◆ WORK ITEM: Locate the line that contains "right hip: (393, 348)" in the entries below, then repeat it and every following line through the line that contains "left hip: (477, 347)", exactly, and no others.

DATASET EXTRACT START

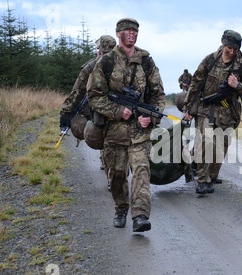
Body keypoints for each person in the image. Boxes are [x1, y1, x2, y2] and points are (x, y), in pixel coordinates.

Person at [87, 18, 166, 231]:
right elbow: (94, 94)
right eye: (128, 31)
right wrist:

DATASET EXTRACT END
DATASET EXTRACT START

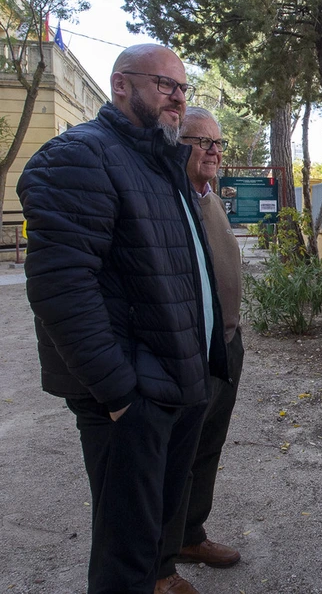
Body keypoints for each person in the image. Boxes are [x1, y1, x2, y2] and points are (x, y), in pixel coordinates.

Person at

DATASET EXTRACT END
DATASET EXTRACT START

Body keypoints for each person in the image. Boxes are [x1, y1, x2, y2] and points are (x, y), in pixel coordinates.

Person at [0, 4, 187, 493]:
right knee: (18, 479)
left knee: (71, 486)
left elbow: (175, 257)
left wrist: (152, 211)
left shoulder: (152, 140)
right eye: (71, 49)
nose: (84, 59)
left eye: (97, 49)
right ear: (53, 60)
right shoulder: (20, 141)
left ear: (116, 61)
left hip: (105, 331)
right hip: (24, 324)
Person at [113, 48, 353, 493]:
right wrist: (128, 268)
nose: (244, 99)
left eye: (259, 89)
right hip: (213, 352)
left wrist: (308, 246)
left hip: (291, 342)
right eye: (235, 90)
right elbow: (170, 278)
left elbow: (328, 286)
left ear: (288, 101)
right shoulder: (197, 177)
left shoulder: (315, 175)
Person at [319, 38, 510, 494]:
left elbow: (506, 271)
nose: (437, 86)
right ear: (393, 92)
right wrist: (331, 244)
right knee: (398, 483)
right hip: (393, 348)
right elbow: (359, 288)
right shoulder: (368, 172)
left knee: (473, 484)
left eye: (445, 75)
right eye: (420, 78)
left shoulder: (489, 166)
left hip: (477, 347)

DATASET EXTRACT END

◆ OUTPUT FOR THIS EXERCISE:
right hip: (393, 348)
right elbow: (359, 288)
right shoulder: (368, 172)
left knee: (473, 484)
left eye: (445, 75)
right eye: (420, 78)
left shoulder: (489, 166)
left hip: (477, 347)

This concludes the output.